10-year Treasury yield raises to 4% due to sloppy auction

June 10, 2009 by · Leave a Comment
Filed under: Currency News 

It can not be a good sign when fixed income trader called the Treasury auction “sloppy”.  With the 10-year at 4%, we can expect that the longer portion of the “yield curve” is going to steepen.  This does not bode well for future interest rate which will need to go much higher to match future inflation expectations.  With the amount of money that has been pumped into our economy through our banking system and with interests at historic lows, inflation is the obvious policy of the day.

News (Reuters):

U.S. Treasury prices fell on Wednesday, sending benchmark yields to 4.0 percent for the first time in eight months, after an auction of 10-year notes heightened concerns over the burgeoning U.S. budget deficit.

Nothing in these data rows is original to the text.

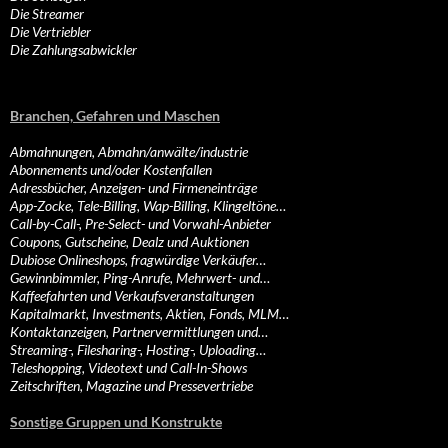
Die Streamer
Die Vertriebler
Die Zahlungsabwickler
Branchen, Gefahren und Maschen
Abmahnungen, Abmahn/anwälte/industrie
Abonnements und/oder Kostenfallen
Adressbücher, Anzeigen- und Firmeneinträge
App-Zocke, Tele-Billing, Wap-Billing, Klingeltöne…
Call-by-Call-, Pre-Select- und Vorwahl-Anbieter
Coupons, Gutscheine, Dealz und Auktionen
Dubiose Onlineshops, fragwürdige Verkäufer…
Gewinnbimmler, Ping-Anrufe, Mehrwert- und…
Kaffeefahrten und Verkaufsveranstaltungen
Kapitalmarkt, Investments, Aktien, Fonds, MLM…
Kontaktanzeigen, Partnervermittlungen und…
Streaming-, Filesharing-, Hosting-, Uploading…
Teleshopping, Videotext und Call-In-Shows
Zeitschriften, Magazine und Pressevertriebe
Sonstige Gruppen und Konstrukte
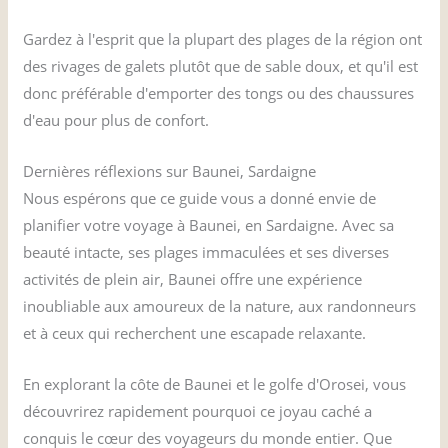
Gardez à l'esprit que la plupart des plages de la région ont
des rivages de galets plutôt que de sable doux, et qu'il est
donc préférable d'emporter des tongs ou des chaussures
d'eau pour plus de confort.
Dernières réflexions sur Baunei, Sardaigne
Nous espérons que ce guide vous a donné envie de
planifier votre voyage à Baunei, en Sardaigne. Avec sa
beauté intacte, ses plages immaculées et ses diverses
activités de plein air, Baunei offre une expérience
inoubliable aux amoureux de la nature, aux randonneurs
et à ceux qui recherchent une escapade relaxante.
En explorant la côte de Baunei et le golfe d'Orosei, vous
découvrirez rapidement pourquoi ce joyau caché a
conquis le cœur des voyageurs du monde entier. Que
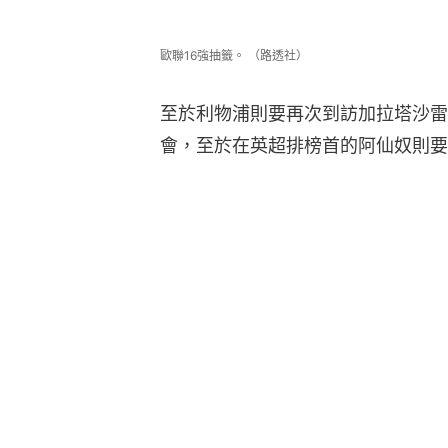
歐聯16強抽籤。 （路透社）
至於利物浦則要再次到訪加拉塔沙雷
會，至於在英超排榜首的阿仙奴則要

It was the first test of the government’s long-term borrowing ability since investors began to wonder last month whether the United States’ prized AAA credit rating may be living on borrowed time.

Overall demand and a key proxy for foreign interest were both robust, but the high yield at the auction was above market expectations.

This “tail,” as it is known in the market, showed investors wanted the government to pay a premium to get the bonds sold and tipped the balance for a negative interpretation of the sale.

“I thought the auction was sloppy,” said Mary Ann Hurley, vice president of fixed-income trading at D.A. Davidson & Co. in Seattle.

“At this point the path of least resistance is down,” Hurley added.